The video showed apparent murky sewage in the water at on Wednesday morning and appeared as an item on ITV’s 6pm flagship news last night. (wednesday)

She described the ‘absolutely disgusting’ sight of what appears to be raw sewage being pumped into Teddington Lock and shared a video on X (formerly Twitter) of what she described as an ‘environmental hazard.’

According to the news bulletin people living nearby found, what they claim, was a huge build-up of raw sewage at the lock on the border of Kingston and Richmond.

“This is absolutely disgusting and a clear environmental hazard. For too long, water companies have been allowed to get away with pumping raw sewage into our rivers whilst this Conservative Government has turned a blind eye,” Ms Olney said.

“Thames Water keeps promising to clean up its act, but their commitments are worth about as much as the stuff they keep dumping in the river,” she added.

Twickenham and Teddington MP Munira Wilson added: “I was absolutely appalled to see, yet again, another example of water companies’ complete disregard for human health and the environment. Time and time again, Thames Water has shown exactly why local residents are opposed to the Teddington DRA – because trust in water companies is at zero. Rest assured I will keep up my campaign to hold Thames Water and the Government to account on this.”

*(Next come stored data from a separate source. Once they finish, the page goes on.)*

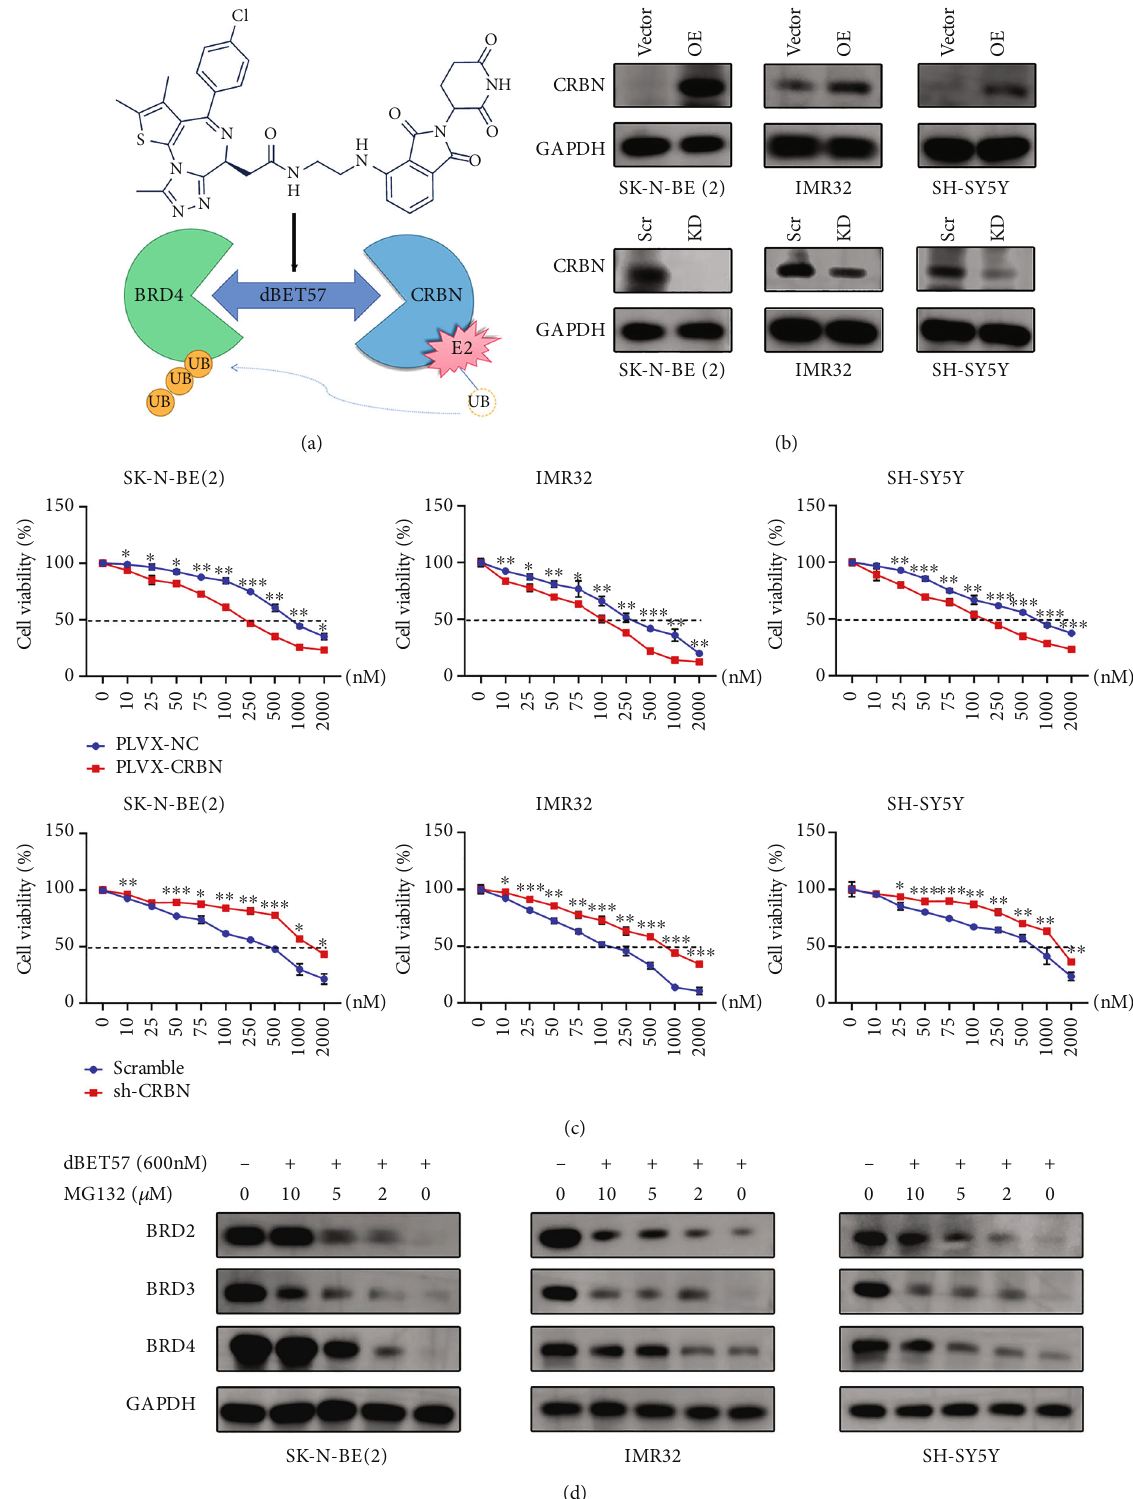
Figure 4: CRBN is indispensable for the sensitivity of dBET57. (a) Chemical formula and reaction diagram of dBET57. (b) Western blotting showed the protein expression levels of CRBN in NB cells transfected with lentiviral sh-CRBN (or PLVX-CRBN). Scr: scramble; KD: knockdown; OE: overexpression. (c) The sensitivity of NB cells transfected with sh-CRBN (or PLVX-CRBN) to dBET57 was compared with NB cells transfected with empty vector alone. (d) Western blot analysis showed that MG132 and dBET57 cotreated NB cells 24h, the expression level of BET proteins. ∗ p < 0 : 05 , ∗∗ p < 0 : 01 , and ∗∗∗ p < 0 : 001 ; ns: not signi fi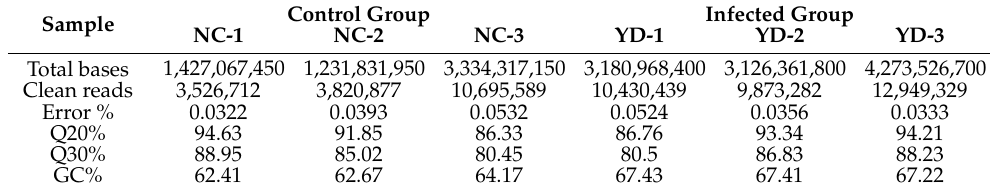
Table 2. sRNA high-throughput sequencing data.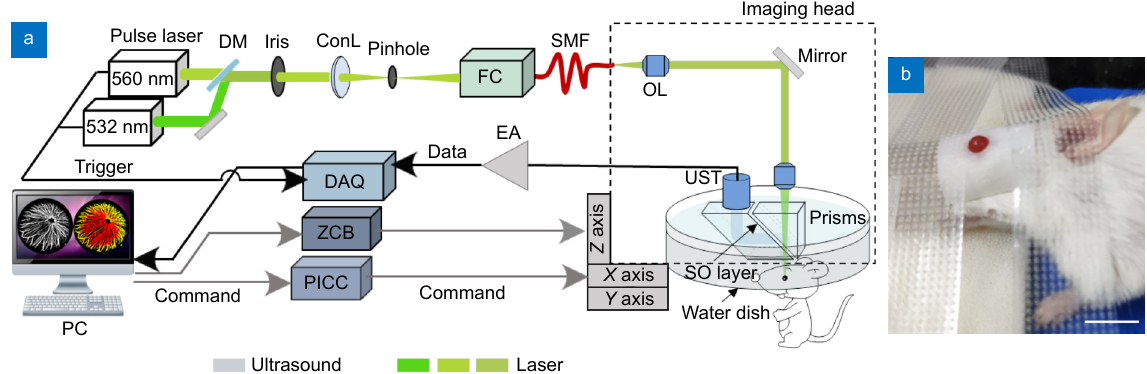
Fig. 1 | ( a ) The ophthalmic photoacoustic microscopy developed in this study. DM, dichroic mirror; ConL, condenser lens; FC, fiber coupler; SMF, single-mode fiber; OL, objective lens; UST, ultrasonic transducer; SO, silicone oil; EA, electrical amplifier; DAQ, Adata acquisition; ZCB, Zolix control box; PICC, Physik Instrumente control card; PC, personal computer. ( b ) The physical map of a mouse during imaging; Scale bar=10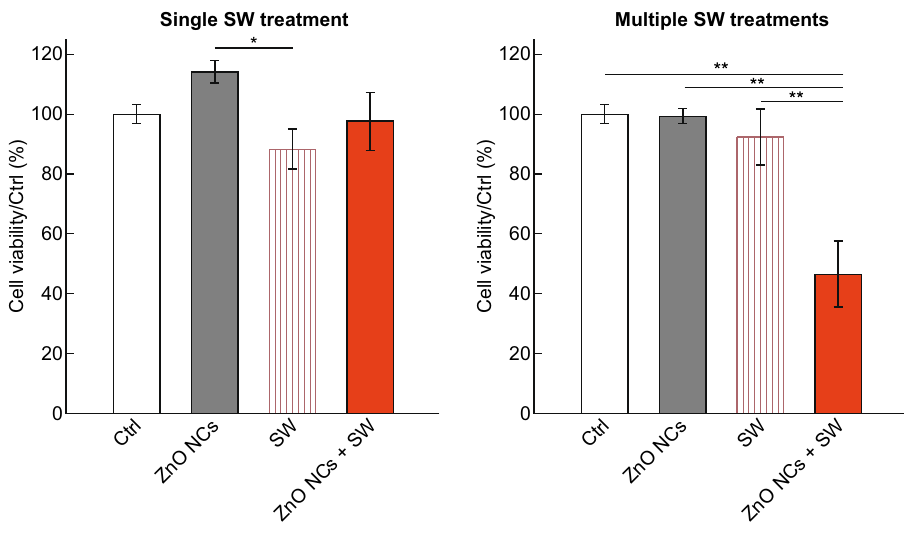
Fig. 12 Comparison between single toward multiple SW treatments on cancer cells co-incubated with ZnO NCs. Samples: untreated cells (Ctrl), cells incubated with ZnO NCs (ZnO NCs), cells treated with SW (SW), cells incubated with ZnO NCs and treated with SW (ZnO NCs + SW). Results are shown as mean ± SEM. * p < 0.05, ** p < 0.01. Adapted from Ref.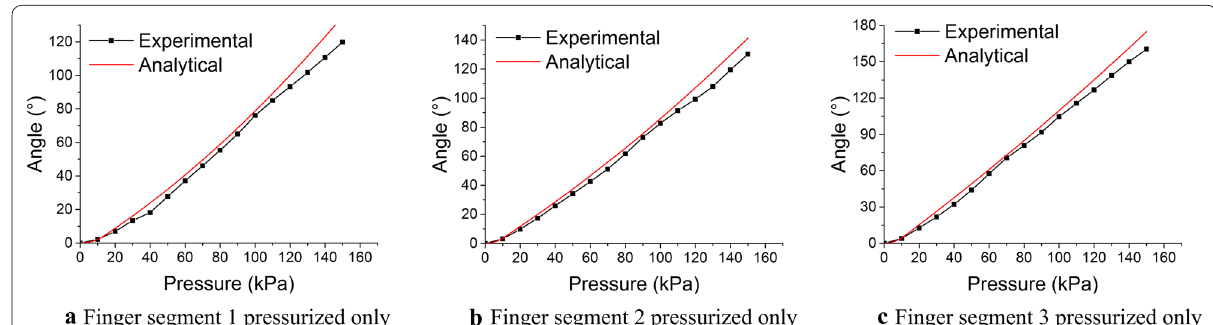
Figure 10 Bending angles of the fingertip under the pressurization of different finger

A Thames Water spokesperson said: “Taking action to improve the health of rivers is a key focus for us and we want to lead the way with our transparent approach to data.

“We remain the only company to provide live alerts for all untreated discharges and this ‘near real-time’ data is available to customers as a map on our website and is also available through an open data platform for third parties, such as swimming and environmental groups to use.

“While the video shared hasn’t been officially verified and there hasn’t been a storm discharge from our nearby sites in Richmond and Teddington, our overflow map indicates Esher sewage treatment works have been impacted by heavy rainfall in recent days.

“We are working hard to make these discharges unnecessary and have published plans to upgrade over 250 of our sewage treatment works and sewers to treat the high volumes of incoming sewage and reduce the need for overflows during wet weather, including plans to upgrade our Esher and Gerrards Cross sites.

“We regard any untreated discharges as unacceptable, and we’re committed to stopping them from being necessary.

“Storm overflows are designed to operate automatically when the sewer network is about to be overwhelmed which then releases diluted wastewater into rivers, rather than letting it back up into people’s homes.”